• _Task requirements_
Copy the data verbatim and leave out every picture.

• _Data segment_
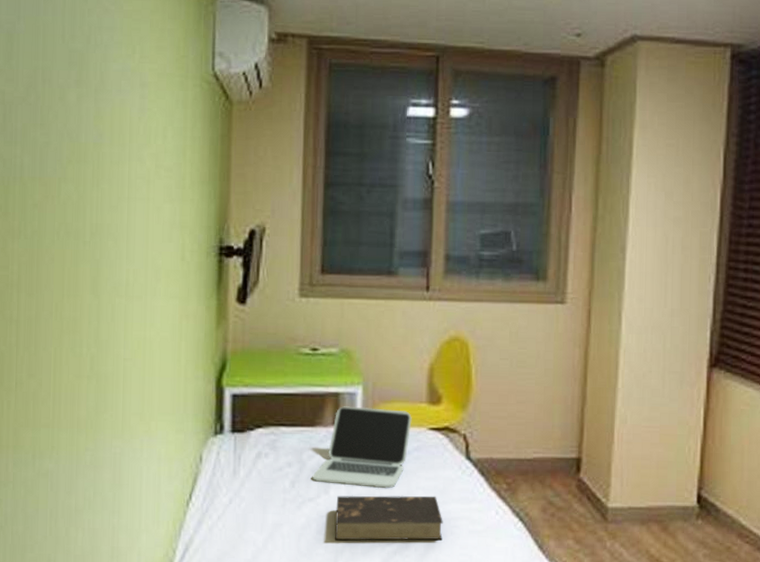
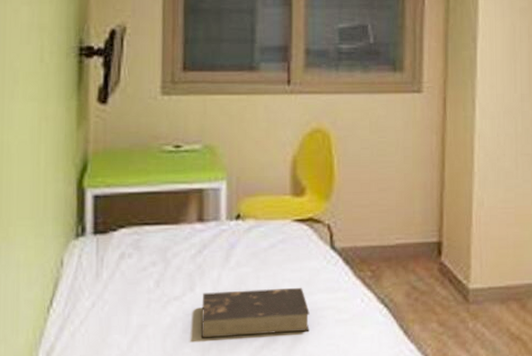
laptop: present [312,406,412,489] -> none [177,201,276,283]

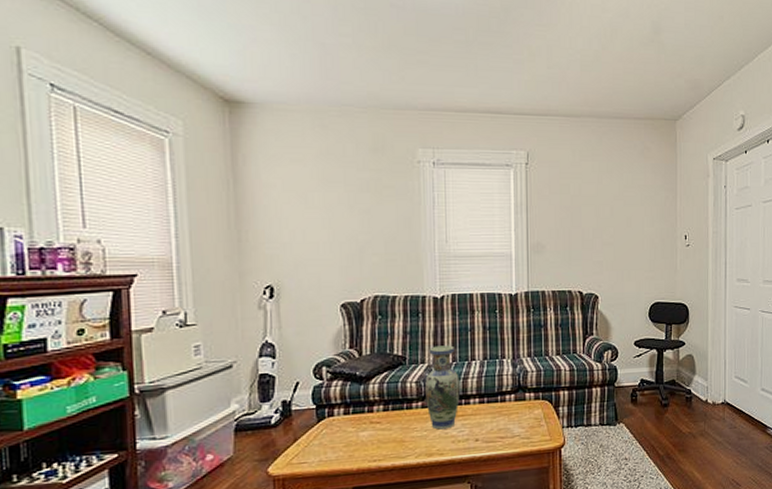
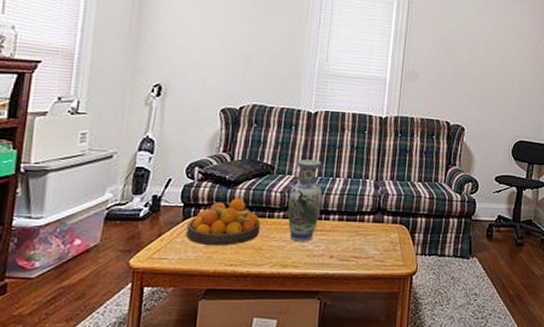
fruit bowl: none [323,393,399,445] -> present [186,198,260,247]

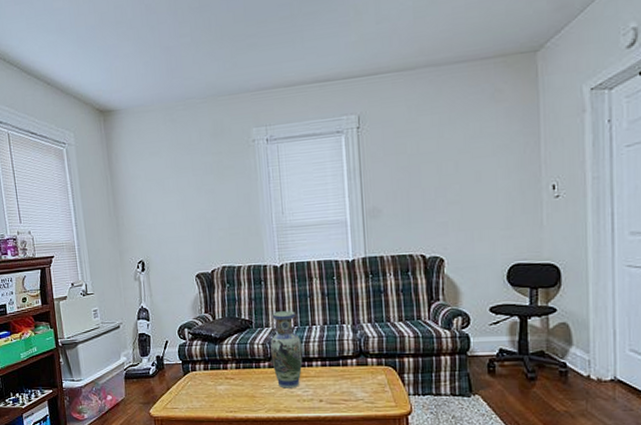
fruit bowl: present [186,198,260,247] -> none [188,353,250,396]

• _Reply to the task_
laptop: present [312,406,412,489] -> none [177,201,276,283]

fruit bowl: none [323,393,399,445] -> present [186,198,260,247]

fruit bowl: present [186,198,260,247] -> none [188,353,250,396]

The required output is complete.